Cubic membrane structure in amoeba (Chaos carolinensis) mitochondria determined by electron microscopic tomography.

Cubic membranes occur in a variety of membrane-bound organelles in many cell types. By transmission electron microscopy (TEM) these membrane systems appear to consist of highly curved periodic surfaces that fit mathematical models analogous to those used to describe lipidic cubic phases. For the first time, a naturally occurring cubic membrane system has been reconstructed in three dimensions by electron microscopic tomography, and its periodicity directly characterized. Double-tilt tomographic reconstruction of mitochondria in the amoeba, Chaos carolinensis, confirms that their cristae (inner membrane infoldings) have the cubic structure suggested by modeling studies based on thin-section TEM images. Analysis of the membrane surfaces in the reconstruction reveals the connectivity of the internal compartments within the mitochondria.

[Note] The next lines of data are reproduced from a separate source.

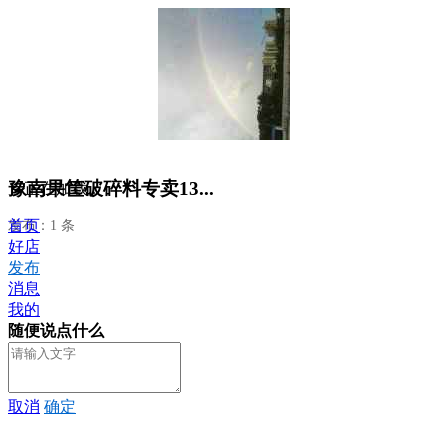
豫南果筐破碎料专卖13...
正在加载...
首页
发布：1 条
好店
发布
消息
我的
随便说点什么
取消
确定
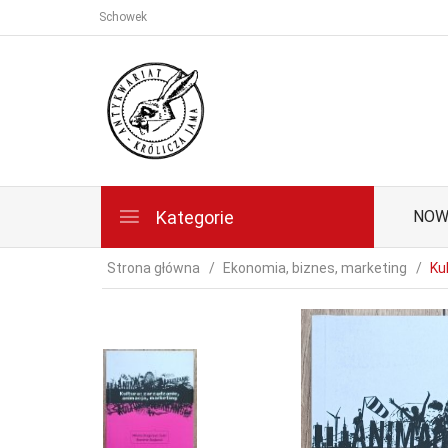
Schowek
Kategorie
NOW
Strona główna
Ekonomia, biznes, marketing
Ku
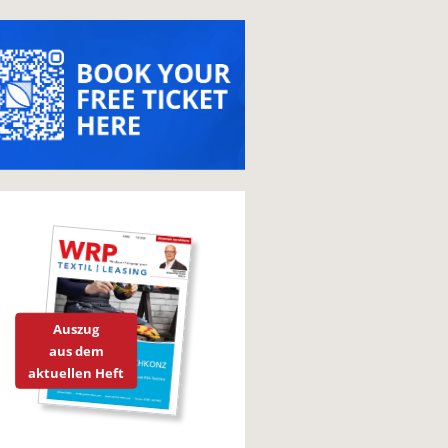
Auszug
aus dem
aktuellen Heft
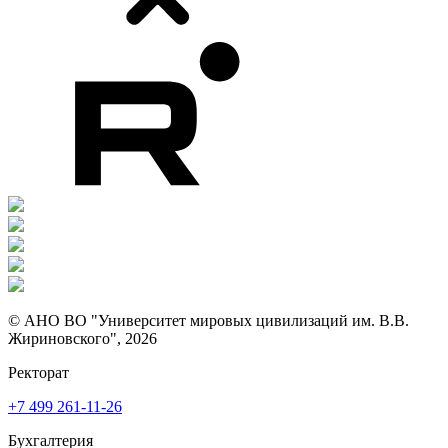
© АНО ВО "Университет мировых цивилизаций им. В.В.
Жириновского", 2026
Ректорат
+7 499 261-11-26
Бухгалтерия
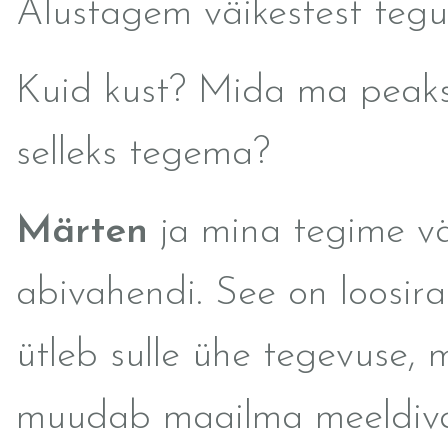
Alustagem väikestest tegu
Kuid kust? Mida ma peaks
selleks tegema?
Märten
ja mina tegime vä
abivahendi. See on loosira
ütleb sulle ühe tegevuse, 
muudab maailma meeldiv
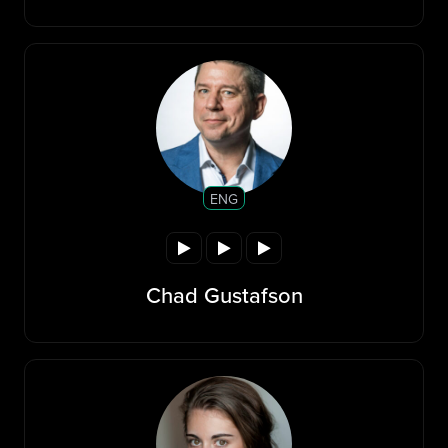
ENG
Chad Gustafson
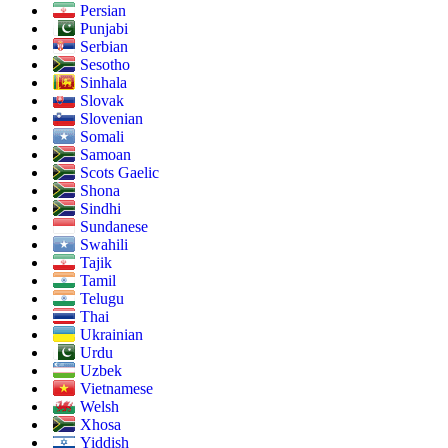
Persian
Punjabi
Serbian
Sesotho
Sinhala
Slovak
Slovenian
Somali
Samoan
Scots Gaelic
Shona
Sindhi
Sundanese
Swahili
Tajik
Tamil
Telugu
Thai
Ukrainian
Urdu
Uzbek
Vietnamese
Welsh
Xhosa
Yiddish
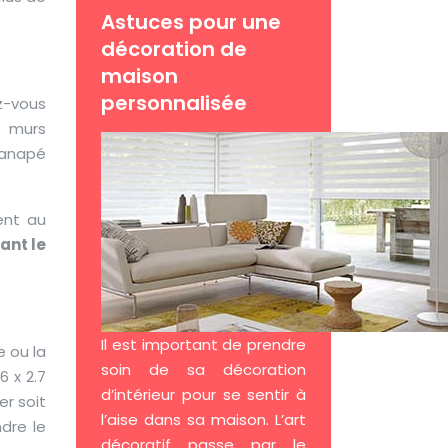
Astuces pour une
décoration de
maison
personnalisée
z-vous
os murs
canapé
ent au
ant le
Il est important de prendre
e ou la
soin de sa décoration
6 x 2.7
d’intérieur pour se sentir à
er soit
l’aise dans sa maison. L’art
dre le
décoratif passe par le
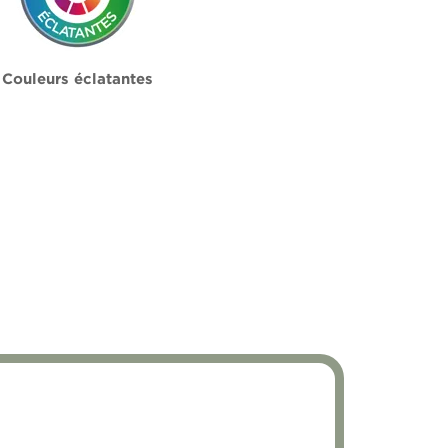
Couleurs éclatantes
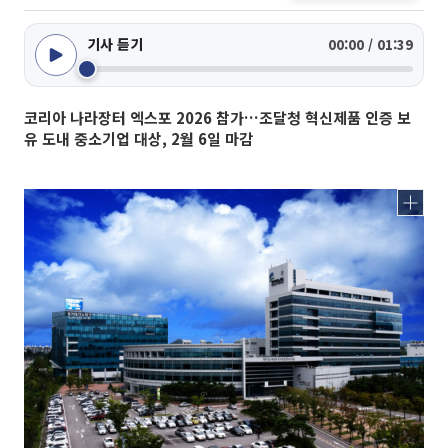
기사 듣기
00:00 / 01:39
코리아 나라장터 엑스포 2026 참가…조달청 혁신제품 인증 보
유 도내 중소기업 대상, 2월 6일 마감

In the cubic regions, the matrix is highly condensed and confined to a continuous, small space between adjacent cristal membranes. The cristae form large, undulating cisternae that communicate with the peripheral (inner membrane) compartment through narrow tubular segments as seen in other types of mitochondria. The cubic periodicity of these mitochondrial membranes provides an ideal specimen for measuring geometrical distortions in biological electron tomography. It may also prove to be a useful model system for studies of the correlation of cristae-matrix organization with mitochondrial activity.